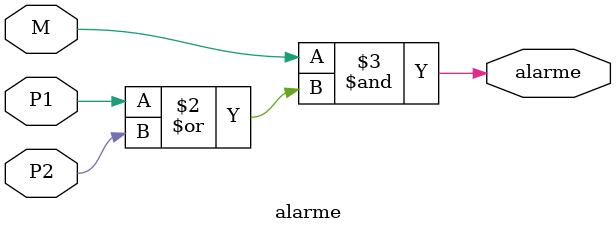
<source format=sv>
module alarme(input logic P1, P2, M,
                   output logic alarme);
  always_comb alarme <= M & (P1 | P2);
                            
endmodule

</source>
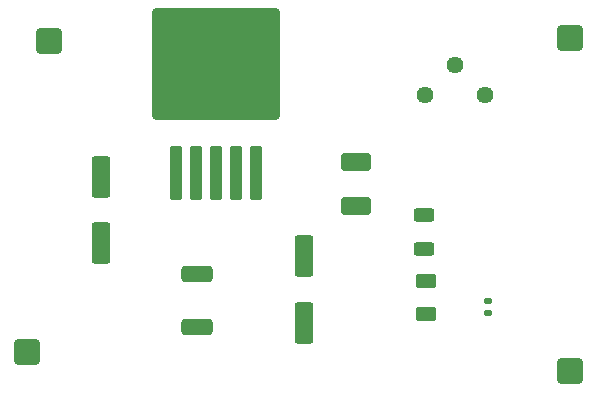
<source format=gbr>
%TF.GenerationSoftware,KiCad,Pcbnew,9.0.3*%
%TF.CreationDate,2025-07-23T14:40:10+05:30*%
%TF.ProjectId,buck_converter,6275636b-5f63-46f6-9e76-65727465722e,rev?*%
%TF.SameCoordinates,Original*%
%TF.FileFunction,Soldermask,Top*%
%TF.FilePolarity,Negative*%
%FSLAX46Y46*%
G04 Gerber Fmt 4.6, Leading zero omitted, Abs format (unit mm)*
G04 Created by KiCad (PCBNEW 9.0.3) date 2025-07-23 14:40:10*
%MOMM*%
%LPD*%
G01*
G04 APERTURE LIST*
G04 Aperture macros list*
%AMRoundRect*
0 Rectangle with rounded corners*
0 $1 Rounding radius*
0 $2 $3 $4 $5 $6 $7 $8 $9 X,Y pos of 4 corners*
0 Add a 4 corners polygon primitive as box body*
4,1,4,$2,$3,$4,$5,$6,$7,$8,$9,$2,$3,0*
0 Add four circle primitives for the rounded corners*
1,1,$1+$1,$2,$3*
1,1,$1+$1,$4,$5*
1,1,$1+$1,$6,$7*
1,1,$1+$1,$8,$9*
0 Add four rect primitives between the rounded corners*
20,1,$1+$1,$2,$3,$4,$5,0*
20,1,$1+$1,$4,$5,$6,$7,0*
20,1,$1+$1,$6,$7,$8,$9,0*
20,1,$1+$1,$8,$9,$2,$3,0*%
G04 Aperture macros list end*
%ADD10C,1.440000*%
%ADD11RoundRect,0.250000X-0.825000X-0.825000X0.825000X-0.825000X0.825000X0.825000X-0.825000X0.825000X0*%
%ADD12RoundRect,0.250000X-1.075000X0.425000X-1.075000X-0.425000X1.075000X-0.425000X1.075000X0.425000X0*%
%ADD13RoundRect,0.250000X0.300000X-2.050000X0.300000X2.050000X-0.300000X2.050000X-0.300000X-2.050000X0*%
%ADD14RoundRect,0.250002X5.149998X-4.449998X5.149998X4.449998X-5.149998X4.449998X-5.149998X-4.449998X0*%
%ADD15RoundRect,0.250000X-0.625000X0.312500X-0.625000X-0.312500X0.625000X-0.312500X0.625000X0.312500X0*%
%ADD16RoundRect,0.135000X-0.185000X0.135000X-0.185000X-0.135000X0.185000X-0.135000X0.185000X0.135000X0*%
%ADD17RoundRect,0.250001X-0.999999X0.499999X-0.999999X-0.499999X0.999999X-0.499999X0.999999X0.499999X0*%
%ADD18RoundRect,0.250000X0.625000X-0.375000X0.625000X0.375000X-0.625000X0.375000X-0.625000X-0.375000X0*%
%ADD19RoundRect,0.250000X-0.550000X1.500000X-0.550000X-1.500000X0.550000X-1.500000X0.550000X1.500000X0*%
G04 APERTURE END LIST*
D10*
%TO.C,RV1*%
X118220000Y-73100000D03*
X120760000Y-70560000D03*
X123300000Y-73100000D03*
%TD*%
D11*
%TO.C,J4*%
X130500000Y-96500000D03*
%TD*%
%TO.C,J3*%
X130500000Y-68300000D03*
%TD*%
%TO.C,J2*%
X84500000Y-94900000D03*
%TD*%
%TO.C,J1*%
X86400000Y-68600000D03*
%TD*%
D12*
%TO.C,D1*%
X98900000Y-88300000D03*
X98900000Y-92800000D03*
%TD*%
D13*
%TO.C,U1*%
X97100000Y-79700000D03*
X98800000Y-79700000D03*
X100500000Y-79700000D03*
D14*
X100500000Y-70550000D03*
D13*
X102200000Y-79700000D03*
X103900000Y-79700000D03*
%TD*%
D15*
%TO.C,R5*%
X118100000Y-83275000D03*
X118100000Y-86200000D03*
%TD*%
D16*
%TO.C,R4*%
X123500000Y-90580000D03*
X123500000Y-91600000D03*
%TD*%
D17*
%TO.C,L1*%
X112400000Y-78800000D03*
X112400000Y-82500000D03*
%TD*%
D18*
%TO.C,D2*%
X118300000Y-91700000D03*
X118300000Y-88900000D03*
%TD*%
D19*
%TO.C,C2*%
X108000000Y-86800000D03*
X108000000Y-92400000D03*
%TD*%
%TO.C,C1*%
X90800000Y-80100000D03*
X90800000Y-85700000D03*
%TD*%
M02*

</source>
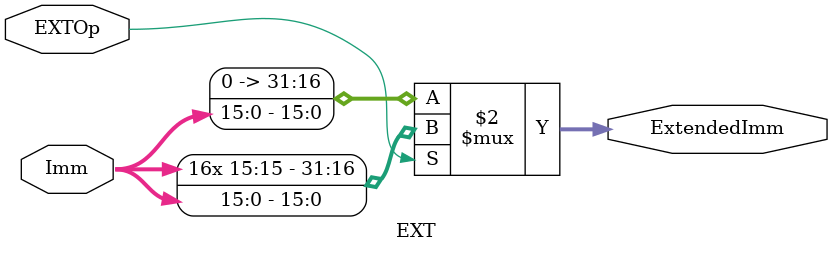
<source format=v>
`timescale 1ns / 1ps
module EXT(
    input [15:0] Imm,
    input EXTOp,
    output [31:0] ExtendedImm
    );

assign 	ExtendedImm = (EXTOp == 1)? {{16{Imm[15]}}, {Imm}} : {16'b0, {Imm}};
endmodule

</source>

## What you are asked to do
Set down all of the entries exactly as they stand, without any image.

## Solution to this problem
<source format=sv>
module alarme(input logic P1, P2, M,
                   output logic alarme);
  always_comb alarme <= M & (P1 | P2);
                            
endmodule

</source>
<source format=gbr>
%TF.GenerationSoftware,KiCad,Pcbnew,9.0.3*%
%TF.CreationDate,2025-07-23T14:40:10+05:30*%
%TF.ProjectId,buck_converter,6275636b-5f63-46f6-9e76-65727465722e,rev?*%
%TF.SameCoordinates,Original*%
%TF.FileFunction,Soldermask,Top*%
%TF.FilePolarity,Negative*%
%FSLAX46Y46*%
G04 Gerber Fmt 4.6, Leading zero omitted, Abs format (unit mm)*
G04 Created by KiCad (PCBNEW 9.0.3) date 2025-07-23 14:40:10*
%MOMM*%
%LPD*%
G01*
G04 APERTURE LIST*
G04 Aperture macros list*
%AMRoundRect*
0 Rectangle with rounded corners*
0 $1 Rounding radius*
0 $2 $3 $4 $5 $6 $7 $8 $9 X,Y pos of 4 corners*
0 Add a 4 corners polygon primitive as box body*
4,1,4,$2,$3,$4,$5,$6,$7,$8,$9,$2,$3,0*
0 Add four circle primitives for the rounded corners*
1,1,$1+$1,$2,$3*
1,1,$1+$1,$4,$5*
1,1,$1+$1,$6,$7*
1,1,$1+$1,$8,$9*
0 Add four rect primitives between the rounded corners*
20,1,$1+$1,$2,$3,$4,$5,0*
20,1,$1+$1,$4,$5,$6,$7,0*
20,1,$1+$1,$6,$7,$8,$9,0*
20,1,$1+$1,$8,$9,$2,$3,0*%
G04 Aperture macros list end*
%ADD10C,1.440000*%
%ADD11RoundRect,0.250000X-0.825000X-0.825000X0.825000X-0.825000X0.825000X0.825000X-0.825000X0.825000X0*%
%ADD12RoundRect,0.250000X-1.075000X0.425000X-1.075000X-0.425000X1.075000X-0.425000X1.075000X0.425000X0*%
%ADD13RoundRect,0.250000X0.300000X-2.050000X0.300000X2.050000X-0.300000X2.050000X-0.300000X-2.050000X0*%
%ADD14RoundRect,0.250002X5.149998X-4.449998X5.149998X4.449998X-5.149998X4.449998X-5.149998X-4.449998X0*%
%ADD15RoundRect,0.250000X-0.625000X0.312500X-0.625000X-0.312500X0.625000X-0.312500X0.625000X0.312500X0*%
%ADD16RoundRect,0.135000X-0.185000X0.135000X-0.185000X-0.135000X0.185000X-0.135000X0.185000X0.135000X0*%
%ADD17RoundRect,0.250001X-0.999999X0.499999X-0.999999X-0.499999X0.999999X-0.499999X0.999999X0.499999X0*%
%ADD18RoundRect,0.250000X0.625000X-0.375000X0.625000X0.375000X-0.625000X0.375000X-0.625000X-0.375000X0*%
%ADD19RoundRect,0.250000X-0.550000X1.500000X-0.550000X-1.500000X0.550000X-1.500000X0.550000X1.500000X0*%
G04 APERTURE END LIST*
D10*
%TO.C,RV1*%
X118220000Y-73100000D03*
X120760000Y-70560000D03*
X123300000Y-73100000D03*
%TD*%
D11*
%TO.C,J4*%
X130500000Y-96500000D03*
%TD*%
%TO.C,J3*%
X130500000Y-68300000D03*
%TD*%
%TO.C,J2*%
X84500000Y-94900000D03*
%TD*%
%TO.C,J1*%
X86400000Y-68600000D03*
%TD*%
D12*
%TO.C,D1*%
X98900000Y-88300000D03*
X98900000Y-92800000D03*
%TD*%
D13*
%TO.C,U1*%
X97100000Y-79700000D03*
X98800000Y-79700000D03*
X100500000Y-79700000D03*
D14*
X100500000Y-70550000D03*
D13*
X102200000Y-79700000D03*
X103900000Y-79700000D03*
%TD*%
D15*
%TO.C,R5*%
X118100000Y-83275000D03*
X118100000Y-86200000D03*
%TD*%
D16*
%TO.C,R4*%
X123500000Y-90580000D03*
X123500000Y-91600000D03*
%TD*%
D17*
%TO.C,L1*%
X112400000Y-78800000D03*
X112400000Y-82500000D03*
%TD*%
D18*
%TO.C,D2*%
X118300000Y-91700000D03*
X118300000Y-88900000D03*
%TD*%
D19*
%TO.C,C2*%
X108000000Y-86800000D03*
X108000000Y-92400000D03*
%TD*%
%TO.C,C1*%
X90800000Y-80100000D03*
X90800000Y-85700000D03*
%TD*%
M02*

</source>
<source format=v>
`timescale 1ns / 1ps
module EXT(
    input [15:0] Imm,
    input EXTOp,
    output [31:0] ExtendedImm
    );

assign 	ExtendedImm = (EXTOp == 1)? {{16{Imm[15]}}, {Imm}} : {16'b0, {Imm}};
endmodule

</source>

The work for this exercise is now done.